[Extracted material]

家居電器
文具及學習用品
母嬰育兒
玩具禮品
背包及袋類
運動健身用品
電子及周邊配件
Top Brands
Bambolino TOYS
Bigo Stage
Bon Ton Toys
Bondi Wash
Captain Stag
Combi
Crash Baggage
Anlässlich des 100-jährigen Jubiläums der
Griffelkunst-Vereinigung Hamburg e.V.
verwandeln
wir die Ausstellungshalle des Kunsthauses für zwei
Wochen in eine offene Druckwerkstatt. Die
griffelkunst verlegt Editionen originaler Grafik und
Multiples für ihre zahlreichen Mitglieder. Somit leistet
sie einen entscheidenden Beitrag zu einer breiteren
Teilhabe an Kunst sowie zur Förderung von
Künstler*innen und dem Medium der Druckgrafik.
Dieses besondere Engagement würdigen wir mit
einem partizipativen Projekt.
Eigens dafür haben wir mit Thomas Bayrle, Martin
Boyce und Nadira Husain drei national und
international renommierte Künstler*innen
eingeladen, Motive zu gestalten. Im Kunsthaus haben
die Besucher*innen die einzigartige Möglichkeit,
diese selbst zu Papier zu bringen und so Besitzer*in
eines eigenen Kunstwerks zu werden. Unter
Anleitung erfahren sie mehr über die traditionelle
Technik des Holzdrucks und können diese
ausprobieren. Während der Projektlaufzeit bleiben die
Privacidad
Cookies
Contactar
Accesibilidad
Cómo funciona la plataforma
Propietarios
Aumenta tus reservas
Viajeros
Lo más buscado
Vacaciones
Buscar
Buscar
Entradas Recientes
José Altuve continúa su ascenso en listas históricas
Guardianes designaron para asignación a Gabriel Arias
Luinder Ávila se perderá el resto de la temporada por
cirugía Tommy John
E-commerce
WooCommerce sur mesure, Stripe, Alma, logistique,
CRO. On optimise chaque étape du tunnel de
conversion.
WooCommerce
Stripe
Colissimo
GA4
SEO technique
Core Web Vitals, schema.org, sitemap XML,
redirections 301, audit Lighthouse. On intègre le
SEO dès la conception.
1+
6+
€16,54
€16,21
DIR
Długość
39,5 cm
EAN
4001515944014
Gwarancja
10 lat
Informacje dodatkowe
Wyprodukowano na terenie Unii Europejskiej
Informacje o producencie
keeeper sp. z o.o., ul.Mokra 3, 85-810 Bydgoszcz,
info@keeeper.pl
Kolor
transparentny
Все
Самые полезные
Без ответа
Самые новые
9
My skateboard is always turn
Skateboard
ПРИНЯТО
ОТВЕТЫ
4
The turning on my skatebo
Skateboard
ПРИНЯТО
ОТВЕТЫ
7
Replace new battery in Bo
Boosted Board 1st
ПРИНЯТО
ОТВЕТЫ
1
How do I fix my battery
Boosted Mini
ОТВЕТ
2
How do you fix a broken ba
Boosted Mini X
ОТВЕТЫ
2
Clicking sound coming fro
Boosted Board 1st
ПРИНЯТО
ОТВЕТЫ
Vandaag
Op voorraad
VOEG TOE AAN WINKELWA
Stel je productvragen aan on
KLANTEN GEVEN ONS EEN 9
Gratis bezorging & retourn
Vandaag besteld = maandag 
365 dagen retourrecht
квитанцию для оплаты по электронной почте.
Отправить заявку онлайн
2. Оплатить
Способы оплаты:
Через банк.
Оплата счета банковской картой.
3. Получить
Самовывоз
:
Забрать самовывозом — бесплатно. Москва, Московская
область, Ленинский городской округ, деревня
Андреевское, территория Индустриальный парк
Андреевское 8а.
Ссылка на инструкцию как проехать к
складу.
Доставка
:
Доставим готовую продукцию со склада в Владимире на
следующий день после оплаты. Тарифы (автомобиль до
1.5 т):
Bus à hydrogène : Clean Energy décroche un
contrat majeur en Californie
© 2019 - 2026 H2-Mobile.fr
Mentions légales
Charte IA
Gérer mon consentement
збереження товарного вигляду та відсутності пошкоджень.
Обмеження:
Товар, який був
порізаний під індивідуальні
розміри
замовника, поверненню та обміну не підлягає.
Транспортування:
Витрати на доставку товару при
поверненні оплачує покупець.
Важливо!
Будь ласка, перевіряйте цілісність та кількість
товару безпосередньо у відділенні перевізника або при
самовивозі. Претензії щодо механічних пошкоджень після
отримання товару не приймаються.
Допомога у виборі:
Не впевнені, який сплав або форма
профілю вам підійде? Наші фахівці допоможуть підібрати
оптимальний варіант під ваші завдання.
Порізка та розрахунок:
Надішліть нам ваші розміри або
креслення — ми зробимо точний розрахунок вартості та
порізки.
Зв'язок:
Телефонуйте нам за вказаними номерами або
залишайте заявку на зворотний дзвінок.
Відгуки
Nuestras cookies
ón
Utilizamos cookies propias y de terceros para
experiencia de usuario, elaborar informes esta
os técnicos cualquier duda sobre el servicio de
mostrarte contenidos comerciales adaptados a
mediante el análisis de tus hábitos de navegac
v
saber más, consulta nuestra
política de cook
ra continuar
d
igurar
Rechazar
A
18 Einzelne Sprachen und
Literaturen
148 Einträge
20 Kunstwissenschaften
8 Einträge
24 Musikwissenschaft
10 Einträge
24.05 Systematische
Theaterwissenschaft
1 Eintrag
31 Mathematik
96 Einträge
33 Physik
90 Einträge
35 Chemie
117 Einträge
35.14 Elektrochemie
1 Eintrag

[/Extracted material]

Please reproduce every line of the items above word for word, keeping the original order and spelling.

Task response:
家居電器
文具及學習用品
母嬰育兒
玩具禮品
背包及袋類
運動健身用品
電子及周邊配件
Top Brands
Bambolino TOYS
Bigo Stage
Bon Ton Toys
Bondi Wash
Captain Stag
Combi
Crash Baggage
Anlässlich des 100-jährigen Jubiläums der
Griffelkunst-Vereinigung Hamburg e.V.
verwandeln
wir die Ausstellungshalle des Kunsthauses für zwei
Wochen in eine offene Druckwerkstatt. Die
griffelkunst verlegt Editionen originaler Grafik und
Multiples für ihre zahlreichen Mitglieder. Somit leistet
sie einen entscheidenden Beitrag zu einer breiteren
Teilhabe an Kunst sowie zur Förderung von
Künstler*innen und dem Medium der Druckgrafik.
Dieses besondere Engagement würdigen wir mit
einem partizipativen Projekt.
Eigens dafür haben wir mit Thomas Bayrle, Martin
Boyce und Nadira Husain drei national und
international renommierte Künstler*innen
eingeladen, Motive zu gestalten. Im Kunsthaus haben
die Besucher*innen die einzigartige Möglichkeit,
diese selbst zu Papier zu bringen und so Besitzer*in
eines eigenen Kunstwerks zu werden. Unter
Anleitung erfahren sie mehr über die traditionelle
Technik des Holzdrucks und können diese
ausprobieren. Während der Projektlaufzeit bleiben die
Privacidad
Cookies
Contactar
Accesibilidad
Cómo funciona la plataforma
Propietarios
Aumenta tus reservas
Viajeros
Lo más buscado
Vacaciones
Buscar
Buscar
Entradas Recientes
José Altuve continúa su ascenso en listas históricas
Guardianes designaron para asignación a Gabriel Arias
Luinder Ávila se perderá el resto de la temporada por
cirugía Tommy John
E-commerce
WooCommerce sur mesure, Stripe, Alma, logistique,
CRO. On optimise chaque étape du tunnel de
conversion.
WooCommerce
Stripe
Colissimo
GA4
SEO technique
Core Web Vitals, schema.org, sitemap XML,
redirections 301, audit Lighthouse. On intègre le
SEO dès la conception.
1+
6+
€16,54
€16,21
DIR
Długość
39,5 cm
EAN
4001515944014
Gwarancja
10 lat
Informacje dodatkowe
Wyprodukowano na terenie Unii Europejskiej
Informacje o producencie
keeeper sp. z o.o., ul.Mokra 3, 85-810 Bydgoszcz,
info@keeeper.pl
Kolor
transparentny
Все
Самые полезные
Без ответа
Самые новые
9
My skateboard is always turn
Skateboard
ПРИНЯТО
ОТВЕТЫ
4
The turning on my skatebo
Skateboard
ПРИНЯТО
ОТВЕТЫ
7
Replace new battery in Bo
Boosted Board 1st
ПРИНЯТО
ОТВЕТЫ
1
How do I fix my battery
Boosted Mini
ОТВЕТ
2
How do you fix a broken ba
Boosted Mini X
ОТВЕТЫ
2
Clicking sound coming fro
Boosted Board 1st
ПРИНЯТО
ОТВЕТЫ
Vandaag
Op voorraad
VOEG TOE AAN WINKELWA
Stel je productvragen aan on
KLANTEN GEVEN ONS EEN 9
Gratis bezorging & retourn
Vandaag besteld = maandag 
365 dagen retourrecht
квитанцию для оплаты по электронной почте.
Отправить заявку онлайн
2. Оплатить
Способы оплаты:
Через банк.
Оплата счета банковской картой.
3. Получить
Самовывоз
:
Забрать самовывозом — бесплатно. Москва, Московская
область, Ленинский городской округ, деревня
Андреевское, территория Индустриальный парк
Андреевское 8а.
Ссылка на инструкцию как проехать к
складу.
Доставка
:
Доставим готовую продукцию со склада в Владимире на
следующий день после оплаты. Тарифы (автомобиль до
1.5 т):
Bus à hydrogène : Clean Energy décroche un
contrat majeur en Californie
© 2019 - 2026 H2-Mobile.fr
Mentions légales
Charte IA
Gérer mon consentement
збереження товарного вигляду та відсутності пошкоджень.
Обмеження:
Товар, який був
порізаний під індивідуальні
розміри
замовника, поверненню та обміну не підлягає.
Транспортування:
Витрати на доставку товару при
поверненні оплачує покупець.
Важливо!
Будь ласка, перевіряйте цілісність та кількість
товару безпосередньо у відділенні перевізника або при
самовивозі. Претензії щодо механічних пошкоджень після
отримання товару не приймаються.
Допомога у виборі:
Не впевнені, який сплав або форма
профілю вам підійде? Наші фахівці допоможуть підібрати
оптимальний варіант під ваші завдання.
Порізка та розрахунок:
Надішліть нам ваші розміри або
креслення — ми зробимо точний розрахунок вартості та
порізки.
Зв'язок:
Телефонуйте нам за вказаними номерами або
залишайте заявку на зворотний дзвінок.
Відгуки
Nuestras cookies
ón
Utilizamos cookies propias y de terceros para
experiencia de usuario, elaborar informes esta
os técnicos cualquier duda sobre el servicio de
mostrarte contenidos comerciales adaptados a
mediante el análisis de tus hábitos de navegac
v
saber más, consulta nuestra
política de cook
ra continuar
d
igurar
Rechazar
A
18 Einzelne Sprachen und
Literaturen
148 Einträge
20 Kunstwissenschaften
8 Einträge
24 Musikwissenschaft
10 Einträge
24.05 Systematische
Theaterwissenschaft
1 Eintrag
31 Mathematik
96 Einträge
33 Physik
90 Einträge
35 Chemie
117 Einträge
35.14 Elektrochemie
1 Eintrag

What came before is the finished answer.